I'm working on a multi-lingual website where I need to import a large number of pages written in German, Portuguese, Spanish and French.
For the last couple of days I've been trying to fine tune tidy's settings to stop converting all latin characters because it renders the text unreadable (in edit mode only, display is fine) with all the html entities but it either converts everything or outputs errors.
Is there any advice you can give me?
Thanks!
Ricardo
Comments
#1
The only way I found to safely process non-ASCII characters using XML was to ensure everything was UTF8 and numeric-entity-encoded first.
I know that causes some (much) horribleness in the resulting code - although it did get me results that worked.
PHP5 XML does not handle non-UTF8 very well, if at all. I haven't been able to find the magic that will allow it to parse unknown character sets. That's XML magic. Although I have some XML mojo, character sets and content-encoding are hard for me.
I wish I knew the answer. In D6, I'll be revisiting it to possibly use DTDs better, so the known entities don't have to be escaped. Not sure if that will be the answer for other languages though.
#2
Thanks dman!
Actually I've tried that (UTF8 and numeric-entity-encoding first) but it didn't work.

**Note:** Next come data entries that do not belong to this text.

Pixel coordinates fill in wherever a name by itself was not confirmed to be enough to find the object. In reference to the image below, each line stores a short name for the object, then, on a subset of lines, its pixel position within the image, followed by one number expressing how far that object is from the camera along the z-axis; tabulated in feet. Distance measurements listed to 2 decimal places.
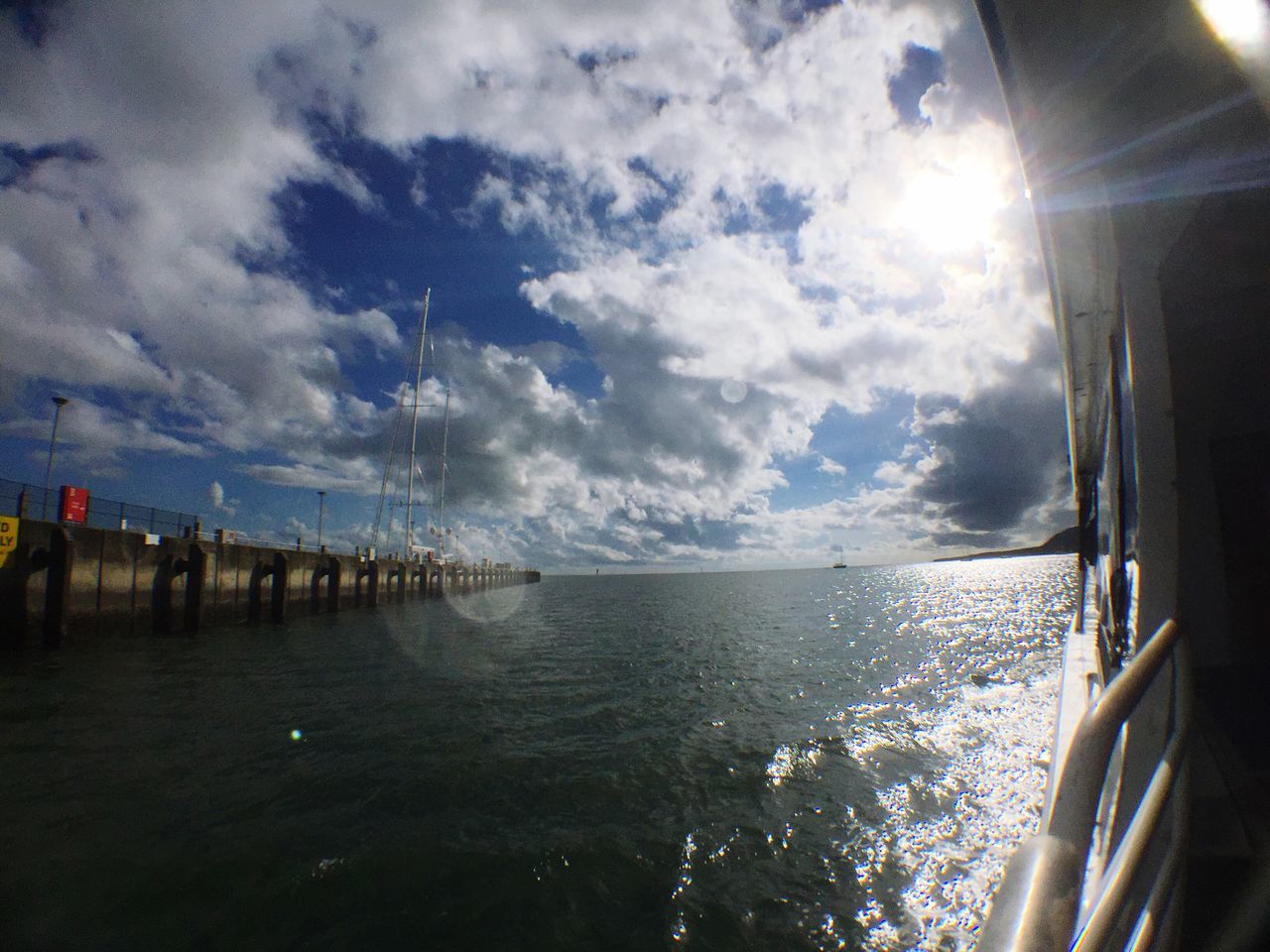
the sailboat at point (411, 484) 148.97
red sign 58.29
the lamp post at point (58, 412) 79.87
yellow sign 49.29
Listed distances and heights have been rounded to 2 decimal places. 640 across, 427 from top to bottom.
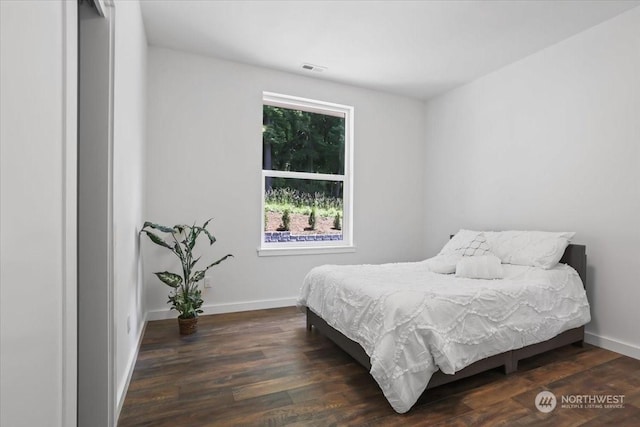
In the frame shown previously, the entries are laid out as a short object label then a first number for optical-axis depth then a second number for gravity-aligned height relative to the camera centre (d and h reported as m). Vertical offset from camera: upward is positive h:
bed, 1.91 -0.71
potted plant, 3.04 -0.66
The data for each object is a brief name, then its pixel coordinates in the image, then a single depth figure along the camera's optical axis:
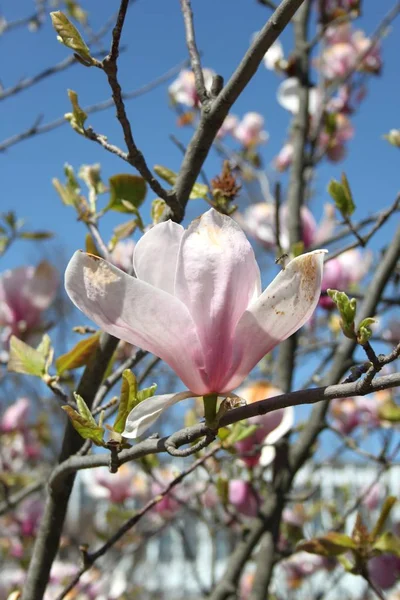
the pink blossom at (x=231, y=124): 3.44
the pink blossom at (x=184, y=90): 2.63
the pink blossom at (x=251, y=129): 3.22
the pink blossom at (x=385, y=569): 1.36
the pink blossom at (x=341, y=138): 2.43
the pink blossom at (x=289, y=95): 1.83
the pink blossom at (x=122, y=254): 1.35
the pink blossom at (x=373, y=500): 2.52
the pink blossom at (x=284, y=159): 2.58
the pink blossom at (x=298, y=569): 2.84
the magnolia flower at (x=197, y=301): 0.47
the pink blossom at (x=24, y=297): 1.26
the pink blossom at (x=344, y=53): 2.50
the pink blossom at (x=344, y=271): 1.52
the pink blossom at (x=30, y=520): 1.89
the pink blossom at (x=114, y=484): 2.22
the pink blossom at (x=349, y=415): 2.68
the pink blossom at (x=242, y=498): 1.35
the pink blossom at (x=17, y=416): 2.06
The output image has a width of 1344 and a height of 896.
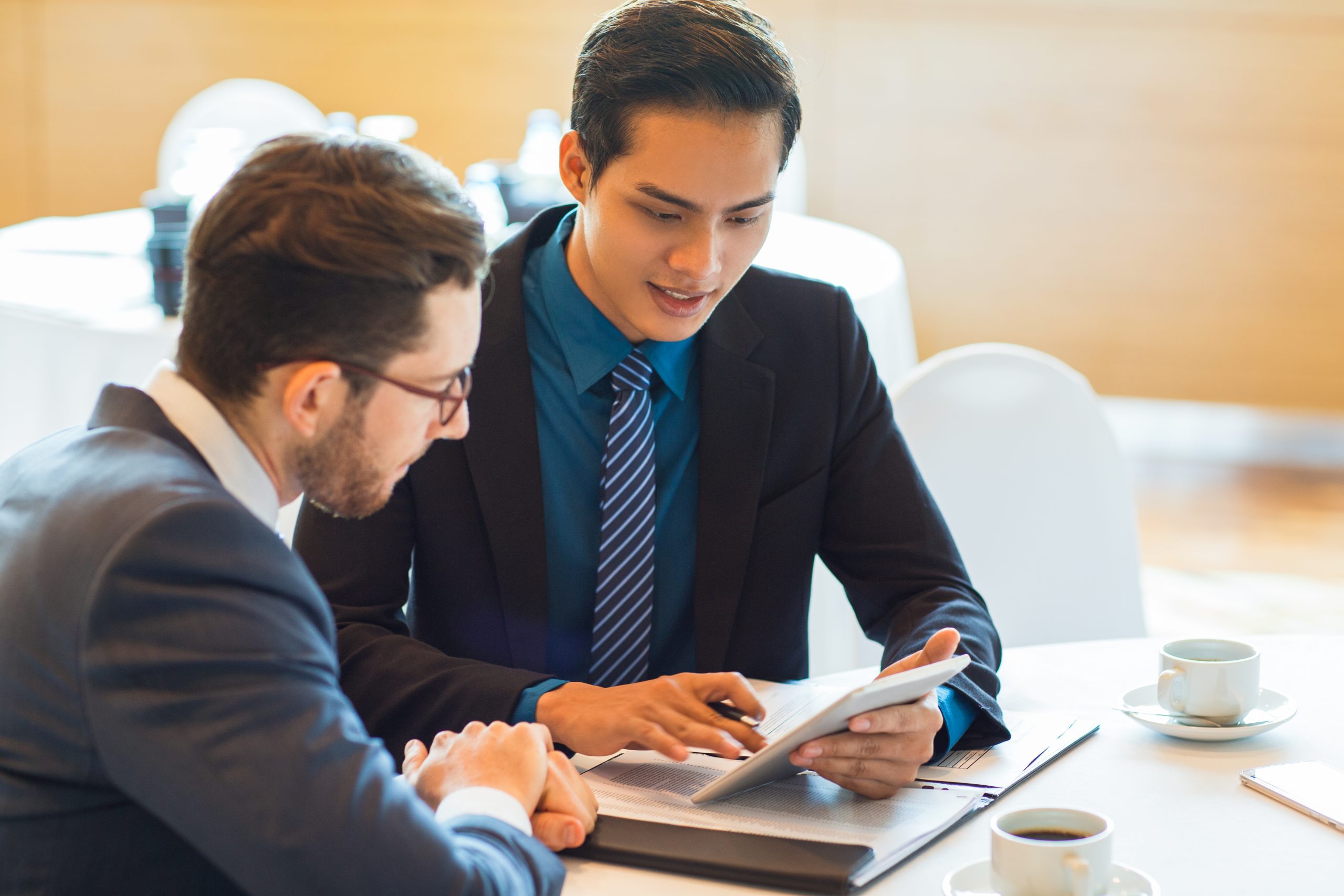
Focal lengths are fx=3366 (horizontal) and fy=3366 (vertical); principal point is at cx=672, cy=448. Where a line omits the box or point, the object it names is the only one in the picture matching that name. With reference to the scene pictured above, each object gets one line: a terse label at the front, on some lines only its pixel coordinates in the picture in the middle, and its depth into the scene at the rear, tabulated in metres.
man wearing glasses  2.43
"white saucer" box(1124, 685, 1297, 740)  2.84
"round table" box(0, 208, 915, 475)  4.18
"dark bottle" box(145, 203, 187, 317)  4.36
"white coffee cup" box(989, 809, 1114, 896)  2.53
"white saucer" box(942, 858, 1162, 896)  2.58
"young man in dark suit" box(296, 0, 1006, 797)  3.03
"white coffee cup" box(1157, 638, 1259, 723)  2.85
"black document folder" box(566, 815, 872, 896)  2.60
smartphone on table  2.71
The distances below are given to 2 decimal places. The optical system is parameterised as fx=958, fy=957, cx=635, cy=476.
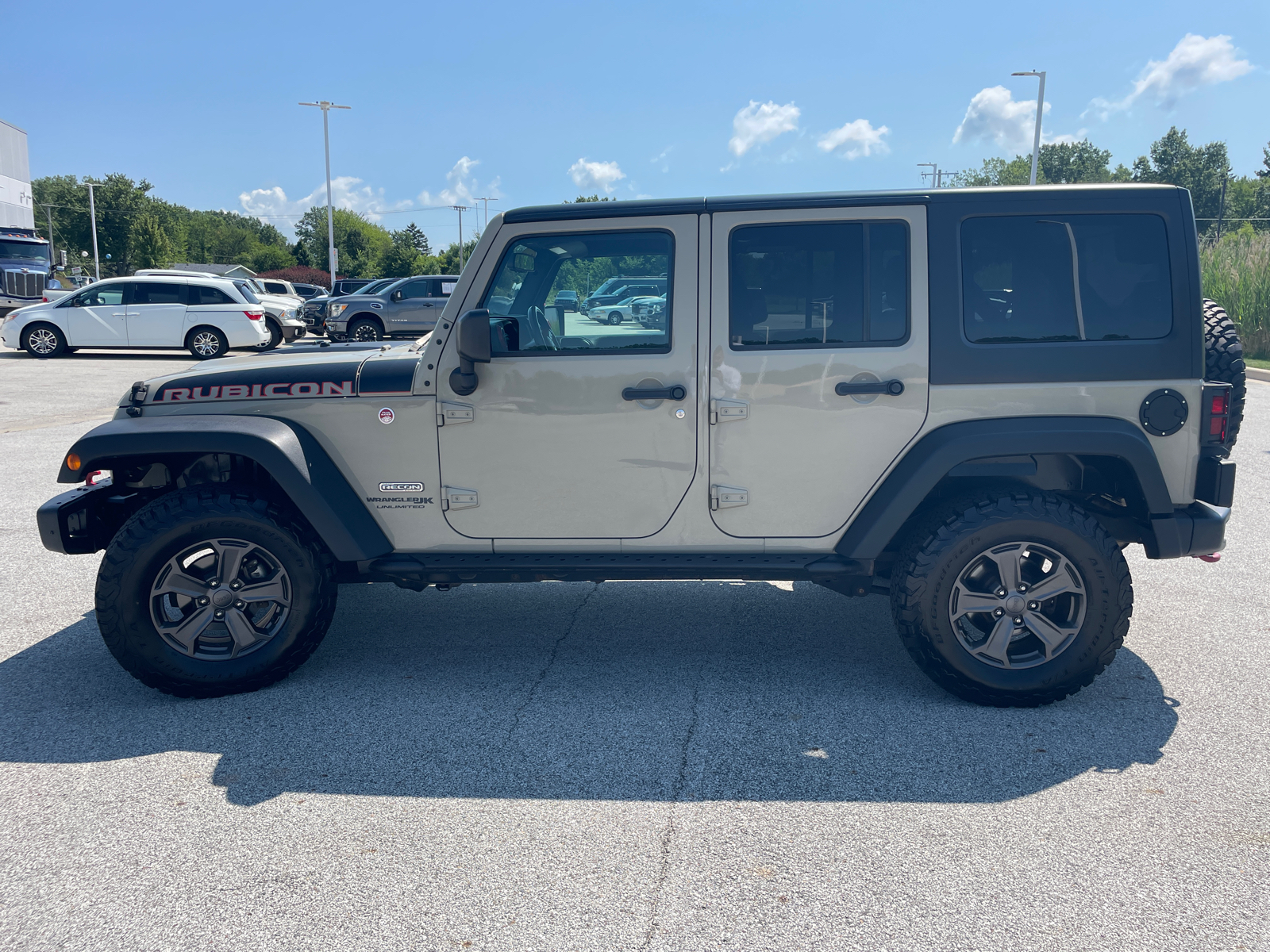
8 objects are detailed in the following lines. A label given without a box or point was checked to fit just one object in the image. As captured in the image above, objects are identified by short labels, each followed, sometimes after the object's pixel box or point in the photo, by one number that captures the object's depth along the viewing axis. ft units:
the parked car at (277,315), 69.31
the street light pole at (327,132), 146.00
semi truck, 89.51
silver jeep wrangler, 12.50
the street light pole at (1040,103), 119.34
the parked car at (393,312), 70.59
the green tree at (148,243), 291.58
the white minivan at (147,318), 64.90
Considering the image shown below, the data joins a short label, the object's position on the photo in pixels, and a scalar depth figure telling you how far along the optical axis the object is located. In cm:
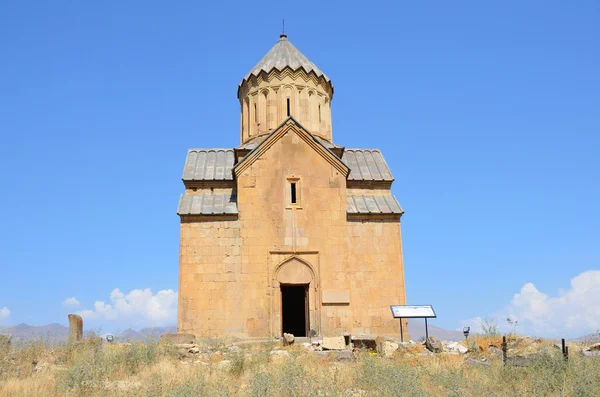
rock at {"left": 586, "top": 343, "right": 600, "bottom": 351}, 1048
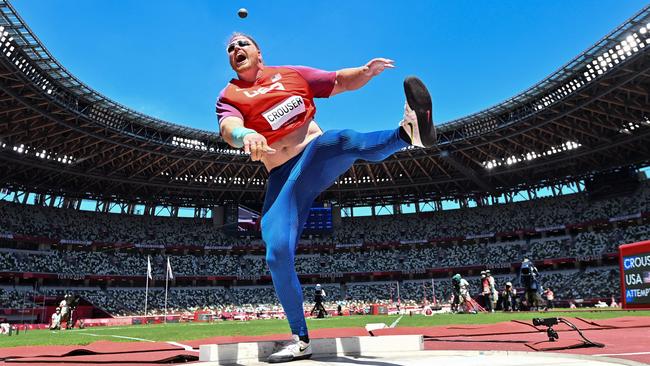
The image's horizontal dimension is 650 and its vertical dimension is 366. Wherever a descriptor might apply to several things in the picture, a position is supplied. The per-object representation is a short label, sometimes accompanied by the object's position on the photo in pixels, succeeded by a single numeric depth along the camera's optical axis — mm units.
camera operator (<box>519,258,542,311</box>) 19938
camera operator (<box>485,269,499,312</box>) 22719
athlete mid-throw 4355
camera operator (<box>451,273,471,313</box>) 23125
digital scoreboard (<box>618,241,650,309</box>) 15945
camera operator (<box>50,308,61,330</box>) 24016
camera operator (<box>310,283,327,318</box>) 23962
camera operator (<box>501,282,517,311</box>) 23359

It just keeps the encoding (which is unreadable as I described before) or double encodes it.
The only thing I didn't try was "turning off" Tidy. Is this possible?
Ricardo
#3
Tidy is sorta off in the first case - it tries to parse the input without tidying it, but if there is ANY xml problems, it runs it through the mincer and tries again.
#4
Cleaning up issue queue by closing stuff from the Drupal-5 branch and over a year old.